When Enguerrand abducted and married his second wife, Sibyl of Château-Porcien, she was still married to Godfrey of Lorraine, while he was absent and at war. Thus, Enguerrand and Godfrey became bitter enemies, fighting each other in a private war. Thomas of Marle hated his father and joined his enemies. Still, in 1095 they both took part in the First Crusade.

Coucy Heraldry
As a knight, Thomas of Marle should have been an example of virtues like wisdom, charity and loyalty, but he wasn't like that at all. He achieved notoriety as a "wild beast", an "unbearable madman" and "like a wolf gone mad". He was "the vilest of men and a plague to God and man alike". He had a habit of "torturing peasants and captives, hanging them by the testicles, beating and starving them to death".
Thomas even cut the throat of a relative, archdeacon Walter of Laon. He supported the citizens of Laon in their rising of 1112, and sheltered its leaders. As a result Thomas was excommunicted in 1114, and condemned in the Royal Court of France, but continued with his deplorable activities.

In 1102 Thomas had married Ida of Hainault and they subsequently had 2 daughters. After Ida's death he married Melisende of Crécy in 1108, and had 2 sons and 2 more daughters. Thomas succeeded his father upon Enguerrand's death in 1116.

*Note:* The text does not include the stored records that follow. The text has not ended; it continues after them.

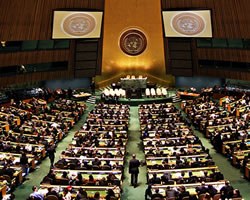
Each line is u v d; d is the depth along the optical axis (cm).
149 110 2502
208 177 1287
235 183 1495
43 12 2816
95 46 3347
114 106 2730
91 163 1516
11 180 1377
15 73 2973
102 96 3066
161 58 3544
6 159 1490
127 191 1440
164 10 3108
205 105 2594
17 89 3158
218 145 1861
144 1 3412
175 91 3459
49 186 1223
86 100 3209
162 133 1866
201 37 3112
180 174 1352
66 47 3278
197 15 3036
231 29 2944
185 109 2728
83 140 1795
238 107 2475
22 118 2316
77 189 1216
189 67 3381
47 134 1972
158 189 1148
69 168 1436
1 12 2505
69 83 3603
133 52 3553
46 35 2952
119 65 3588
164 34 3198
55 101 3016
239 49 3006
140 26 3494
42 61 3114
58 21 2941
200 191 1162
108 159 1530
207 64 3409
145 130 1955
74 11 2969
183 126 2066
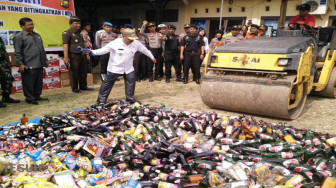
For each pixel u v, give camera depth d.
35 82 6.20
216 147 3.36
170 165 2.90
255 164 2.92
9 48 7.41
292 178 2.62
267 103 4.78
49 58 7.69
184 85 8.55
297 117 5.29
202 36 8.55
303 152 3.18
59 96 6.84
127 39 5.55
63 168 2.82
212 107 5.71
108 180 2.64
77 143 3.33
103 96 5.88
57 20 8.53
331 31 6.73
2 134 3.81
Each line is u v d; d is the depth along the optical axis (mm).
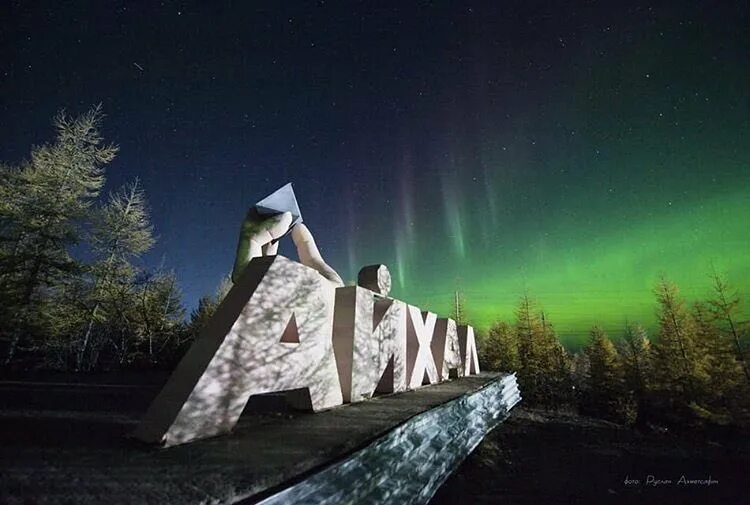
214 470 2428
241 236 6441
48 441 3076
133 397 6133
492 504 10297
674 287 24734
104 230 21781
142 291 23656
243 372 3713
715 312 23172
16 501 1838
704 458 16234
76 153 19109
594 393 27203
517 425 18422
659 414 24406
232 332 3637
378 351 6789
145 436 3105
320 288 5176
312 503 2514
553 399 27594
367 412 4918
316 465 2777
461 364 13336
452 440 6000
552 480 12508
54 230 17250
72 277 17594
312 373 4848
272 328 4133
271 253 6668
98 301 20234
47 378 10875
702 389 22156
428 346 9953
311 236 7336
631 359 28422
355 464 3139
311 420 4312
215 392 3410
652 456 16125
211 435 3330
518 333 30281
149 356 21250
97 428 3635
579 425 19875
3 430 3438
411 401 6180
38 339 17297
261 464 2574
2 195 17562
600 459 15086
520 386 27719
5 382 9180
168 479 2234
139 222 23094
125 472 2342
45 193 17562
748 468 15102
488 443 15031
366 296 6281
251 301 3887
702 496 12633
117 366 19891
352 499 2996
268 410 4965
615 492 12203
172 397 3275
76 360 21516
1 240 16656
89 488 2055
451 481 11219
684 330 23750
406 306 8617
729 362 22062
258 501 2113
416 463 4527
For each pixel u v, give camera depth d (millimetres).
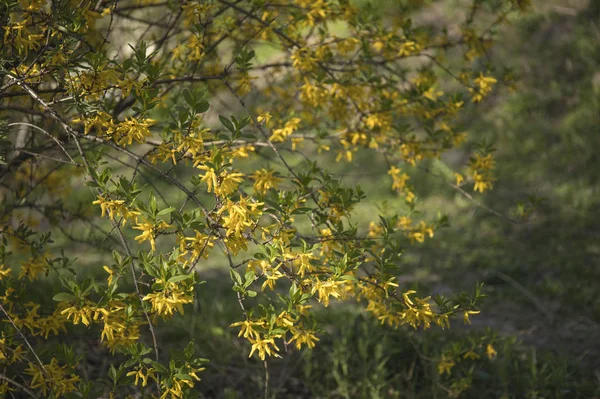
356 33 4035
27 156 3758
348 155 4066
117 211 2549
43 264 3438
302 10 3949
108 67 2955
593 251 8094
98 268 7152
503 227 8906
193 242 2592
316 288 2627
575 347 6062
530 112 11188
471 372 4703
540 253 8203
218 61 4410
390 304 3416
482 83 4211
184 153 2795
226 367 5297
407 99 4098
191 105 2727
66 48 2895
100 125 2916
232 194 2594
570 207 9133
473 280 7676
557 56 11742
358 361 5016
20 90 3654
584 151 10242
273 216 2762
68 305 3039
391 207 4246
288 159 10414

In 1130, while King Louis VI was hampered by obesity, his relative Raoul of Vermandois* organized an expedition against Thomas of Marle. At Coucy Ralph's men caught him, and Raoul pierced him with his sword - before handing him over to the French King. Thomas made a long confession, was imprisoned, and died soon afterwards in prison.

Peace was finally achieved when Thomas' son, Enguerrand II, married Agnès de Beaugency, a niece of Raoul of Vermandois. It was Enguerrand VII de Coucy (1340-97) who married Princess Isabella (1332-82), daughter of English King Edward III.

 * Raoul of Vermandois was a grandson of King Henry I of France (1008-1060).